• _What to produce_
In the post on genetic diversity below, what is the chance that neither of two children inherits an allele carried by only one parent?

• _Text_

○ ○ ○ ○

It's a bit trickier than that. Genetic problems, per se, are only half of the issue. The other half is genetic diversity.ShirouZhiwu wrote:I've always found ST approach to genetics terribly flawed. With the technology at their disposal, identifying and fixing genetic problems should be easy, even if they only had 2 people to start with.
If you have too small a population, it becomes increasingly likely that some particular genes will be lost, simply by random chance. If (for example) there's only one person carrying a particular allele, and he (or she) has two children, then there's one chance in four that neither of the children will inherit the allele, and it becomes extinct.
This sort of low-population genetic "bottleneck" reduces the genetic diversity of the population, and it doesn't recover (except very slowly, as a result of mutations) after the population increases again. A population can end up being genetically quite uniform - not as much as clones, but not far from it. Even if all of the genes are "healthy" ones (no lethal or harmful alleles at all) the species can end up very vulnerable to disease and environmental change, because they''ll all have the same types of resistance or lack-of-resistance. A lot of our carefully-bred mass-farming plant varieties are vulnerable to this - all it takes is one new mold or bacterium coming along, and it can wipe out an entire crop all across the world because none of the varieties being farmed have any resistance to it.
(There's evidence that the human race has been through that sort of bottleneck. A tribe of chimps or bonobos, all living within 20 miles of one another, have more genetic variation within that small group than the entire human race has in many of its genes.)
To get around this with genetic engineering, you'd have to create a complete "gene bank" of the species, and then either manually "program" the genes of every new generation, or re-introduce endangered or extinct alleles every few generations to counteract random losses. Either approach would be expensive, and prone to totalitarian abuse.

○ ○ ○ ○

• _Material supplied_
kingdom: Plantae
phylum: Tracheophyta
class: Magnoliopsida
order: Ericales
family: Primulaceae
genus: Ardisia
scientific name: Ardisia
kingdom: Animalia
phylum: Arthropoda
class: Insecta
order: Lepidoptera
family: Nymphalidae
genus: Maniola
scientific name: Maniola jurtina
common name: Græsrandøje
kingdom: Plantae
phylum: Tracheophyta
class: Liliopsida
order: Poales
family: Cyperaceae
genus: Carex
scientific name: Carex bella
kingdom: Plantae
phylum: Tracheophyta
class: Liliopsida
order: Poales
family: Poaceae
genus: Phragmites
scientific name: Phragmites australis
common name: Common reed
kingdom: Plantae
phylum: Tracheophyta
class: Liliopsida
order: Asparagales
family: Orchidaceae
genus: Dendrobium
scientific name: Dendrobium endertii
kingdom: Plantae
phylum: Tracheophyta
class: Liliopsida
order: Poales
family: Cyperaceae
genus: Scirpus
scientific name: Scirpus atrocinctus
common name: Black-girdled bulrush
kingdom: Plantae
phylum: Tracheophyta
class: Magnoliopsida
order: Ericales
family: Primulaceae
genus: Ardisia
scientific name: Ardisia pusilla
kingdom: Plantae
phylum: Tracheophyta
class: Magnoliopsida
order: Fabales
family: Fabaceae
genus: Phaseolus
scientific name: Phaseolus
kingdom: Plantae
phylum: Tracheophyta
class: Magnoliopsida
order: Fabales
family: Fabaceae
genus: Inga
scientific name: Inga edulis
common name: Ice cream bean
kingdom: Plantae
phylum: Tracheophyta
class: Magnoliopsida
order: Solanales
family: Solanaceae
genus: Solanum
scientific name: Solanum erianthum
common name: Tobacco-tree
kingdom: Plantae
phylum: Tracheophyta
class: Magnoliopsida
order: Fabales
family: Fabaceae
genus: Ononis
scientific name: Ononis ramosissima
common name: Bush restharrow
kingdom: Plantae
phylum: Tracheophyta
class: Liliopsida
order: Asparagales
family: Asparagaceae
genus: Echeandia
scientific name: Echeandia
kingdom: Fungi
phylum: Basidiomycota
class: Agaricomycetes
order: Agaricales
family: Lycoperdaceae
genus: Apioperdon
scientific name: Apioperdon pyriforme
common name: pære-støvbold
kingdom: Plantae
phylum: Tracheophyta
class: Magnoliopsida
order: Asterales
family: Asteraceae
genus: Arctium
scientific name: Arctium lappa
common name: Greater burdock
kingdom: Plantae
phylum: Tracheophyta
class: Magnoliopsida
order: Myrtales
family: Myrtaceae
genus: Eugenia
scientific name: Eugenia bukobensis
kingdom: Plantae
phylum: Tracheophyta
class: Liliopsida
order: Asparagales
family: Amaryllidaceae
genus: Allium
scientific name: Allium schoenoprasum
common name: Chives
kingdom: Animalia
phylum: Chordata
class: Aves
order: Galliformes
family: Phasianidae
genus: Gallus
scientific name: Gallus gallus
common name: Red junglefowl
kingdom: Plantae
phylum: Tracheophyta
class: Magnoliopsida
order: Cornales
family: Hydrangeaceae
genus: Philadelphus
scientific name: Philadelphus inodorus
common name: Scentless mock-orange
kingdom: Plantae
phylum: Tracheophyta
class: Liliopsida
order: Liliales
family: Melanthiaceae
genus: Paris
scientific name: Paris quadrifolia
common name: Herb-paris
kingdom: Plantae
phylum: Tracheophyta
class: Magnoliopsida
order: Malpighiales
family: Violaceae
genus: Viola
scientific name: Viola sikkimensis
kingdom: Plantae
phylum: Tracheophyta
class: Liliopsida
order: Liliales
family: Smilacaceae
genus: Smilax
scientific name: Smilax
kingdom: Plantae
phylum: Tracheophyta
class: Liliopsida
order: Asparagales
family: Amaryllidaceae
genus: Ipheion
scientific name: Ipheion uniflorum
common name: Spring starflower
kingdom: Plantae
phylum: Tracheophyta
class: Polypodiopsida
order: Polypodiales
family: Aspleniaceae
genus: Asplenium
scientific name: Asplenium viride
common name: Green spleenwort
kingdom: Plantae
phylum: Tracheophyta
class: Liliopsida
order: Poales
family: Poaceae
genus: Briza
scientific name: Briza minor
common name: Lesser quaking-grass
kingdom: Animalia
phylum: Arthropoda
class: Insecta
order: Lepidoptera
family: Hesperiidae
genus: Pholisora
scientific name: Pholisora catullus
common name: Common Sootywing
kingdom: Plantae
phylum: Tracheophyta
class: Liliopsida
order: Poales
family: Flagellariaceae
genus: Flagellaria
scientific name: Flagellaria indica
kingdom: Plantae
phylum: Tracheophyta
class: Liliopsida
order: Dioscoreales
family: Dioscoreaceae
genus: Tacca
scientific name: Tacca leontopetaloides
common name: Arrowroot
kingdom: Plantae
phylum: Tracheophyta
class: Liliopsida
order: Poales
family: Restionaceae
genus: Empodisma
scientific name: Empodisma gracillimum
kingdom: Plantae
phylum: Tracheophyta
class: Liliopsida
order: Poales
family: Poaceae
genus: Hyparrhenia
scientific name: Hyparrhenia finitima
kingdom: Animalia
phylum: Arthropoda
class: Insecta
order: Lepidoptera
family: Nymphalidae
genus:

○ ○ ○ ○

• _Expected answer_
One chance in four.